■ Input data:
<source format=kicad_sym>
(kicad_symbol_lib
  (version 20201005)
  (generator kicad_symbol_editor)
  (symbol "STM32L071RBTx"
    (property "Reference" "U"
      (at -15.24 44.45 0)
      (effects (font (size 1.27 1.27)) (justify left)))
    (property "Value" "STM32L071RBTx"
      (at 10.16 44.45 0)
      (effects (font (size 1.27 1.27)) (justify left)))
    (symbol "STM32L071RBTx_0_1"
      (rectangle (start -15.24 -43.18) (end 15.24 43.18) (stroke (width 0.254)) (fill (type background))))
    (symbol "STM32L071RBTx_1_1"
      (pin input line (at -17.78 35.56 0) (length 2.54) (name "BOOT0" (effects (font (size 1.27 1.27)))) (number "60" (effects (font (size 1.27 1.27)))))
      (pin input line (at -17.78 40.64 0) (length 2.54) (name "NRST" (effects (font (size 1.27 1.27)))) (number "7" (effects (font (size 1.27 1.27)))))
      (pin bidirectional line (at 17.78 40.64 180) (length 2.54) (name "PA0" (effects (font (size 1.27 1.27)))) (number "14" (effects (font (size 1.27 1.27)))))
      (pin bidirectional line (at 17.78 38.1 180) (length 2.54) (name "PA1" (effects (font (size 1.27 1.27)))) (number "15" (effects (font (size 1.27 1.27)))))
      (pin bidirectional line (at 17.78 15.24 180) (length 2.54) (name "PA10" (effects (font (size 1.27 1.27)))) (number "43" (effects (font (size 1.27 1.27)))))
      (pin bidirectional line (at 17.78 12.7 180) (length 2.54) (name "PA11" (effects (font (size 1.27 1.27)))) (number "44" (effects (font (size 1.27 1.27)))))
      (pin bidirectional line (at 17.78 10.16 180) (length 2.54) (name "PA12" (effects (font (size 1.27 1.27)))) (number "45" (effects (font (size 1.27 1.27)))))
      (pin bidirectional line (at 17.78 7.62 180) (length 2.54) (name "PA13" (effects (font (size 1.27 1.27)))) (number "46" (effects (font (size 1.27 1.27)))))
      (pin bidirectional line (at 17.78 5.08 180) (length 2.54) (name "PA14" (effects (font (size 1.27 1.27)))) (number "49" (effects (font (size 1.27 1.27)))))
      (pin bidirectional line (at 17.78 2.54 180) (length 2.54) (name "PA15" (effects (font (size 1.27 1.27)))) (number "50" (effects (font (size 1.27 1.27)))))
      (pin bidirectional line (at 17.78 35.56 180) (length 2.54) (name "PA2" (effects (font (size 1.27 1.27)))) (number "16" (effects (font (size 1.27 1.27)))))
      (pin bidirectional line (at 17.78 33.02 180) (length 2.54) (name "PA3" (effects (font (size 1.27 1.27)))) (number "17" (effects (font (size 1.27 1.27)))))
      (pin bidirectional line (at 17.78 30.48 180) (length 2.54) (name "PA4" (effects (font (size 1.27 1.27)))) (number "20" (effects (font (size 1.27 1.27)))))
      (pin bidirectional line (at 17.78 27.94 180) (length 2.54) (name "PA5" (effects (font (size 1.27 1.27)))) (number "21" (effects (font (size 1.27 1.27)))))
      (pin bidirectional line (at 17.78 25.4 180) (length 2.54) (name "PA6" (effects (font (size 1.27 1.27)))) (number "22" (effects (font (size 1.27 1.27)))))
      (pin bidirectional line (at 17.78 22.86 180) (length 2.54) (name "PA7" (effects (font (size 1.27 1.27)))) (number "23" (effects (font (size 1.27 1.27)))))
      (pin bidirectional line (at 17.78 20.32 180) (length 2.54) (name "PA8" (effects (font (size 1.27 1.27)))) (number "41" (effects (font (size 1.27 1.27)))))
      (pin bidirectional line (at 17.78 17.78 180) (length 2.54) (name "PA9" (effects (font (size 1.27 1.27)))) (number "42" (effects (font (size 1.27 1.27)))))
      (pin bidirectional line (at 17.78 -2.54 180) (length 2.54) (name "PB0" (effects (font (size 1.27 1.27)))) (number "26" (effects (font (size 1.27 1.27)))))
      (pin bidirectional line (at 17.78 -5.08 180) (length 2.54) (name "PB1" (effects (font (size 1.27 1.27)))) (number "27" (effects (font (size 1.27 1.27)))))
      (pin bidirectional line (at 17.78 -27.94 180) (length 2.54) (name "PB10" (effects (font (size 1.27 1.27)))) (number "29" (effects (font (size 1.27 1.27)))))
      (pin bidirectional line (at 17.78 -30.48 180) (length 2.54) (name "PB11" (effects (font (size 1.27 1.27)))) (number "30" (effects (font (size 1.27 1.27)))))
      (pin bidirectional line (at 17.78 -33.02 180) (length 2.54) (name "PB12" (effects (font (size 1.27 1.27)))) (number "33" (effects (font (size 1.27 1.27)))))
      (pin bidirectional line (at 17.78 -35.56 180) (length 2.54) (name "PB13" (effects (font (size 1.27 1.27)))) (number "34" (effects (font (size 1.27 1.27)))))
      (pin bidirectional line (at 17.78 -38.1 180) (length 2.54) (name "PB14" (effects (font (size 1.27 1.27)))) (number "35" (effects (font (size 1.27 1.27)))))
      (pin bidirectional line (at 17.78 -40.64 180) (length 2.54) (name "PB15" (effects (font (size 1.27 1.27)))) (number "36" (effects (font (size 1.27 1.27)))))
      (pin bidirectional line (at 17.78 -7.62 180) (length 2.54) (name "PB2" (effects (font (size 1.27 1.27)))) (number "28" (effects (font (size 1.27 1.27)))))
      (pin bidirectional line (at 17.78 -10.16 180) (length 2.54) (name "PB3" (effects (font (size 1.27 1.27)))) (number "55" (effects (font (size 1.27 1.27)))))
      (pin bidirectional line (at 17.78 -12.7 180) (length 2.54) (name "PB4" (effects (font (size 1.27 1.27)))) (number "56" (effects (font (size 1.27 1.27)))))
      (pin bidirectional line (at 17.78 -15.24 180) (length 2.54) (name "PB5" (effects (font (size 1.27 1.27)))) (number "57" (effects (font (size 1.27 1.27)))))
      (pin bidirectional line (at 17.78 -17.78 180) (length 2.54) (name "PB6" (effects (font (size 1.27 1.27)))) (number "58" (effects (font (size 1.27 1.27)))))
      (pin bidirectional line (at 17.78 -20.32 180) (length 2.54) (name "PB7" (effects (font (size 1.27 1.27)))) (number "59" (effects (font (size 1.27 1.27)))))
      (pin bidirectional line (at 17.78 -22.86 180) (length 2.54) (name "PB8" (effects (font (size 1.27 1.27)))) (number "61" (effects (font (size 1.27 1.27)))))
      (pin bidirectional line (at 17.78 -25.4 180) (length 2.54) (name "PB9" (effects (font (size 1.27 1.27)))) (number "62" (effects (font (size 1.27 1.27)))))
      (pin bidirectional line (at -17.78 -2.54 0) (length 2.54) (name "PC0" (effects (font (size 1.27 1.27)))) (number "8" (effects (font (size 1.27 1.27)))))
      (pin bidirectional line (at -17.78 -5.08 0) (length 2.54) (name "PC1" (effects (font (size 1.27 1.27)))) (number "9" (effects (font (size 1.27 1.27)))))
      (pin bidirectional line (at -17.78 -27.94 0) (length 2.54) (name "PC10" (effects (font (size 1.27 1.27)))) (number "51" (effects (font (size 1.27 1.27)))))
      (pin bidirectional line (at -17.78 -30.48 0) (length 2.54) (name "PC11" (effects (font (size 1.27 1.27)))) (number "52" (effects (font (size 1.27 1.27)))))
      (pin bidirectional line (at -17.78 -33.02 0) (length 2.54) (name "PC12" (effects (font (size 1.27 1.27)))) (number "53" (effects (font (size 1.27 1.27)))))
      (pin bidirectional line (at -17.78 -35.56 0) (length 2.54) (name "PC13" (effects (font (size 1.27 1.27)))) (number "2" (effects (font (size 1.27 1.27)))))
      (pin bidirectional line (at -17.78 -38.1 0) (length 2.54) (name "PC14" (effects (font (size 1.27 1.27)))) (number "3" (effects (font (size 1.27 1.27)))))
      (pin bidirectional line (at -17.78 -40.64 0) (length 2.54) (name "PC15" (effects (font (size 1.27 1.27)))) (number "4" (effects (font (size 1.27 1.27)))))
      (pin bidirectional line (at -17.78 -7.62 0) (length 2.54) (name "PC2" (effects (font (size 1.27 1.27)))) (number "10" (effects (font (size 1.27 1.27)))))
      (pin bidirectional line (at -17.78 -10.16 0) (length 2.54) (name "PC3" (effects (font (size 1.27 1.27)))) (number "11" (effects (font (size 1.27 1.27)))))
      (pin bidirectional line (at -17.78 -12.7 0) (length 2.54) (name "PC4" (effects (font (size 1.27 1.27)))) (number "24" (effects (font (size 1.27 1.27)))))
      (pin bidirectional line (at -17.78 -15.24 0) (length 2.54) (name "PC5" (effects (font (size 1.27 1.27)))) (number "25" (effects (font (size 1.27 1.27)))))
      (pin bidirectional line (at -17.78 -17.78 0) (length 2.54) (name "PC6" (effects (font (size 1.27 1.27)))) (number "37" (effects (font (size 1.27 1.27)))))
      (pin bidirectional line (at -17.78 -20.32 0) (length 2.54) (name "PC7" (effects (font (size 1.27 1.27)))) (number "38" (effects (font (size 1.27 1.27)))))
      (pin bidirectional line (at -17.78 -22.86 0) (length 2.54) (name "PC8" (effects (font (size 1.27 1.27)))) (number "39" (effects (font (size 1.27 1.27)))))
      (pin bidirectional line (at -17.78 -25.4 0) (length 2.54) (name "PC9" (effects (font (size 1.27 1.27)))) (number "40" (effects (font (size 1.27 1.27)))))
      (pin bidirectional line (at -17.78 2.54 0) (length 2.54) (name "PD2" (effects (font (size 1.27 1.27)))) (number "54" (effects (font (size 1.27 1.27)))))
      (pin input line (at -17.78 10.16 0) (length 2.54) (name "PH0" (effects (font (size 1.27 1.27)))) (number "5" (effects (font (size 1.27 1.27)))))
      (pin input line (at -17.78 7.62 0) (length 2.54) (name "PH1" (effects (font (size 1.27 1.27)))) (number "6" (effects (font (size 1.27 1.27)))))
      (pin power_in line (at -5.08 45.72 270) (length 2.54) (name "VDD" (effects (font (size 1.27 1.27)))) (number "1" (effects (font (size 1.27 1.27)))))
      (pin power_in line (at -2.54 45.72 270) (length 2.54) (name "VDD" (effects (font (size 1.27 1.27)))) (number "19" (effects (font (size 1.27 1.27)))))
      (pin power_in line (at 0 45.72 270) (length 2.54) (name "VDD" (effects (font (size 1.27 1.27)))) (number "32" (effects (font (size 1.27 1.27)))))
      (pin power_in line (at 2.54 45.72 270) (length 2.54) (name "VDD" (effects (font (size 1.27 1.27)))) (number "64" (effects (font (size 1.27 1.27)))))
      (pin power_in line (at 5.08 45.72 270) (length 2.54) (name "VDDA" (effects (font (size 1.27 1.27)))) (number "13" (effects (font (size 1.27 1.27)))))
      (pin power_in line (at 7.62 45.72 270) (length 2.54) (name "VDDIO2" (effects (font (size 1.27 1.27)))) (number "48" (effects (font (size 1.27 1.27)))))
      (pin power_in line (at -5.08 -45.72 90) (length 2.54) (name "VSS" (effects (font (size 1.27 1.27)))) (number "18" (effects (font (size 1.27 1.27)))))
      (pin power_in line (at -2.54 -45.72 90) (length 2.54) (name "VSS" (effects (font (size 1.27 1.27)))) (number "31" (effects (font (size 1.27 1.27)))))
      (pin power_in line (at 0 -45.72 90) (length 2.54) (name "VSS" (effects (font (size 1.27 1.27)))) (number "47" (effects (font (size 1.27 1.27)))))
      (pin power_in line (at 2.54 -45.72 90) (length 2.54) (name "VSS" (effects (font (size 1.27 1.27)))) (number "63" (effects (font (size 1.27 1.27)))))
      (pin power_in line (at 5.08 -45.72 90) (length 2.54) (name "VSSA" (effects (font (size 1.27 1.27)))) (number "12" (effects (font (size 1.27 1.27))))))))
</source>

■ Action item: Among the records above, extract exactly the lines from the line with "(pin bidirectional line (at 17.78 -25.4" to the line with "(pin bidirectional line (at -17.78 -38.1", both lines included, and leave out the rest.

■ Answer area:
      (pin bidirectional line (at 17.78 -25.4 180) (length 2.54) (name "PB9" (effects (font (size 1.27 1.27)))) (number "62" (effects (font (size 1.27 1.27)))))
      (pin bidirectional line (at -17.78 -2.54 0) (length 2.54) (name "PC0" (effects (font (size 1.27 1.27)))) (number "8" (effects (font (size 1.27 1.27)))))
      (pin bidirectional line (at -17.78 -5.08 0) (length 2.54) (name "PC1" (effects (font (size 1.27 1.27)))) (number "9" (effects (font (size 1.27 1.27)))))
      (pin bidirectional line (at -17.78 -27.94 0) (length 2.54) (name "PC10" (effects (font (size 1.27 1.27)))) (number "51" (effects (font (size 1.27 1.27)))))
      (pin bidirectional line (at -17.78 -30.48 0) (length 2.54) (name "PC11" (effects (font (size 1.27 1.27)))) (number "52" (effects (font (size 1.27 1.27)))))
      (pin bidirectional line (at -17.78 -33.02 0) (length 2.54) (name "PC12" (effects (font (size 1.27 1.27)))) (number "53" (effects (font (size 1.27 1.27)))))
      (pin bidirectional line (at -17.78 -35.56 0) (length 2.54) (name "PC13" (effects (font (size 1.27 1.27)))) (number "2" (effects (font (size 1.27 1.27)))))
      (pin bidirectional line (at -17.78 -38.1 0) (length 2.54) (name "PC14" (effects (font (size 1.27 1.27)))) (number "3" (effects (font (size 1.27 1.27)))))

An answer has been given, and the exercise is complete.